_Directions for this task_
Each line of the data must be given back verbatim, with pictures removed.

Data section START

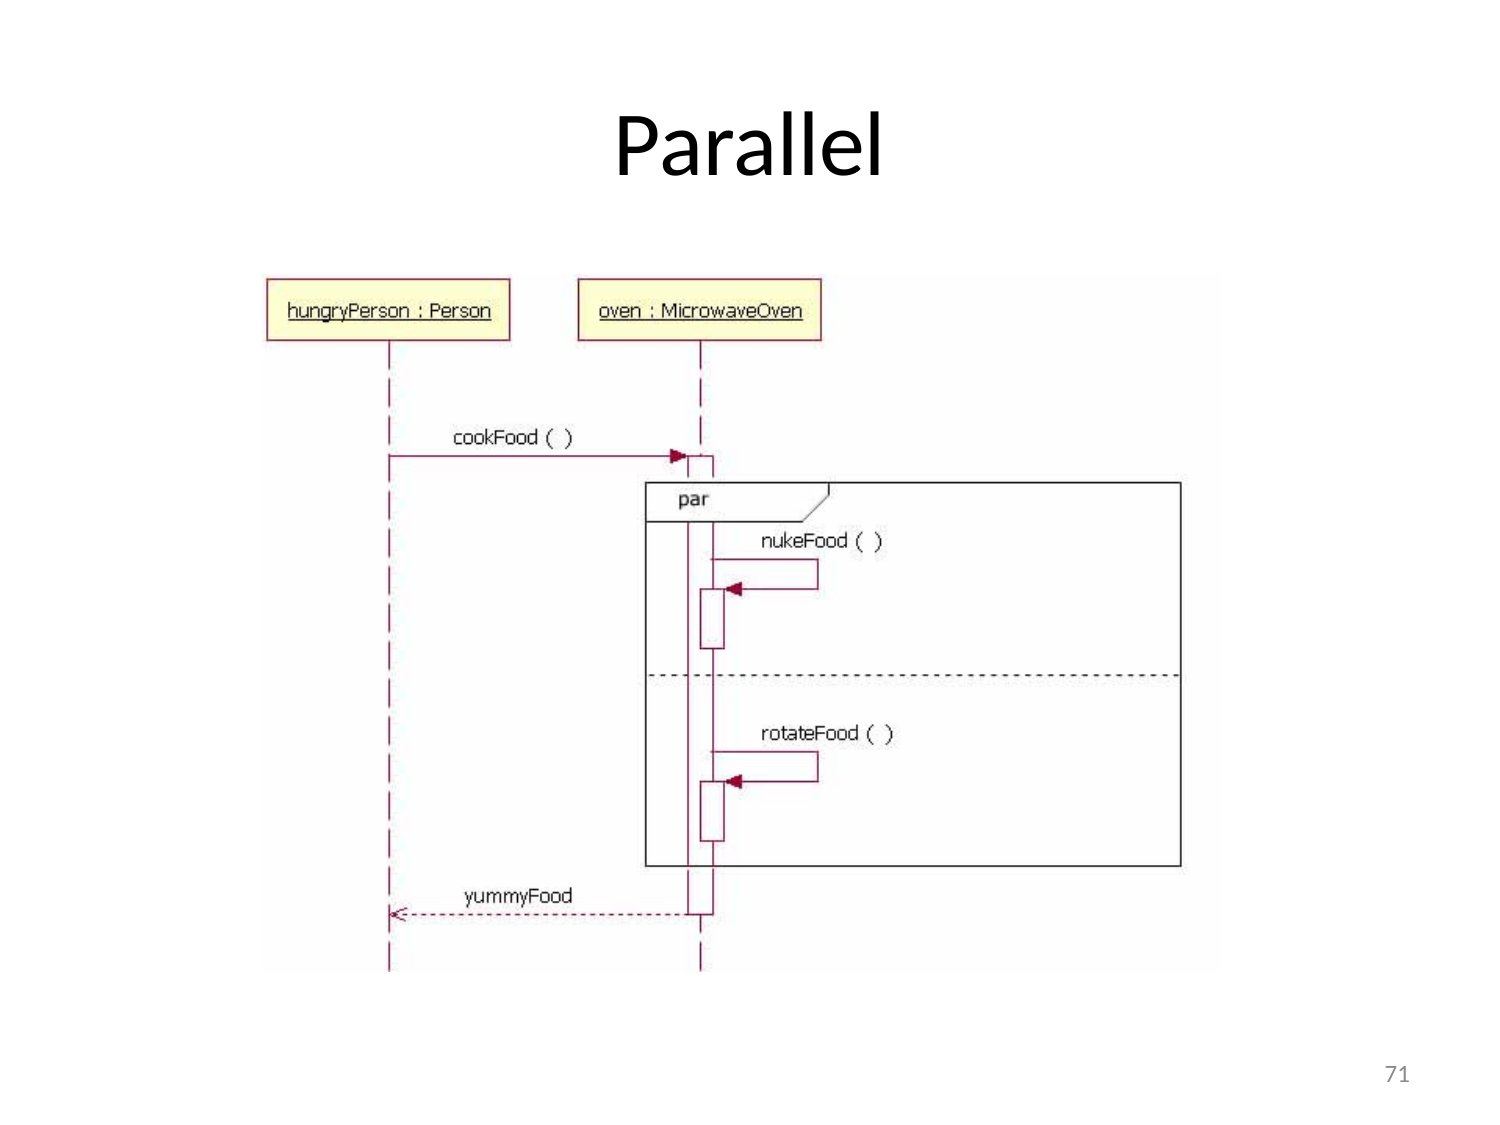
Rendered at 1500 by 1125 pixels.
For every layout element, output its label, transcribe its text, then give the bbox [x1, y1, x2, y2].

picture [262, 274, 1221, 973]
title Parallel [75, 45, 1425, 233]
slide_number 71 [1074, 1042, 1425, 1103]
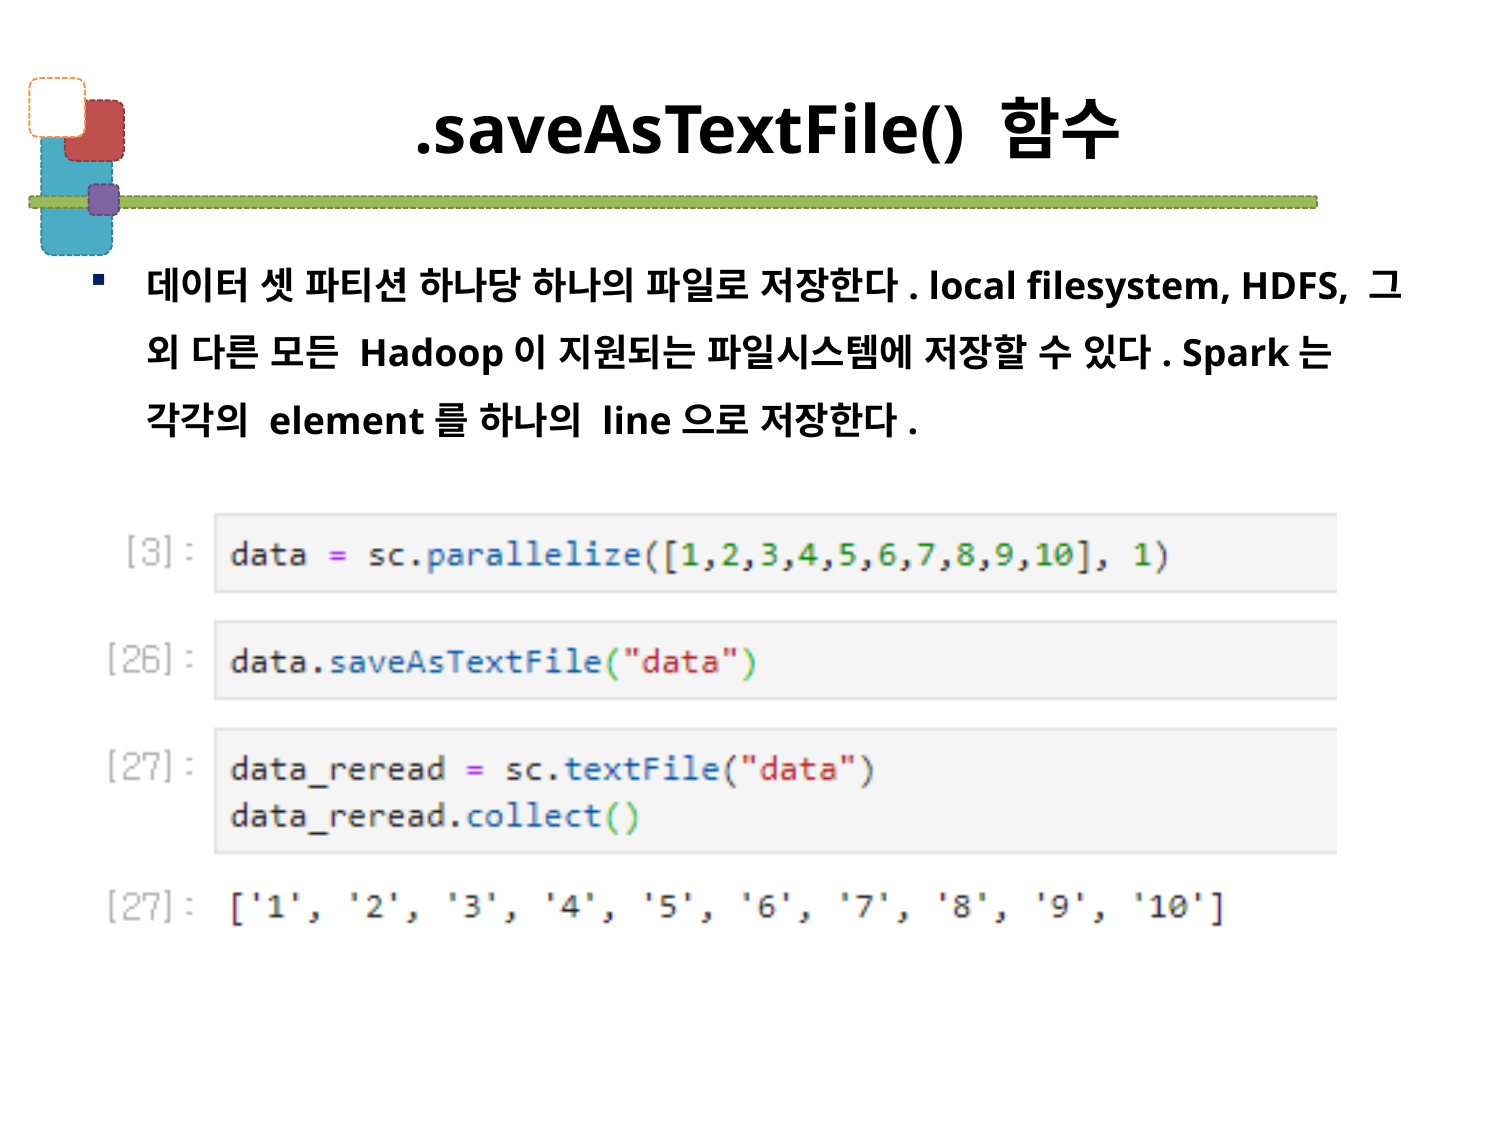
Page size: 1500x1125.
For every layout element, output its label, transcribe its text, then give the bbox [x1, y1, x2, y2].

Data section END

_The completed task_
Rendered at 1500 by 1125 pixels.
For every layout element, output its label, transcribe its text, then give the bbox [x1, y1, x2, y2].

picture [262, 274, 1221, 973]
title Parallel [75, 45, 1425, 233]
slide_number 71 [1074, 1042, 1425, 1103]
Page size: 1500x1125.
For every layout element, output its label, transcribe its text, then give the bbox [x1, y1, x2, y2].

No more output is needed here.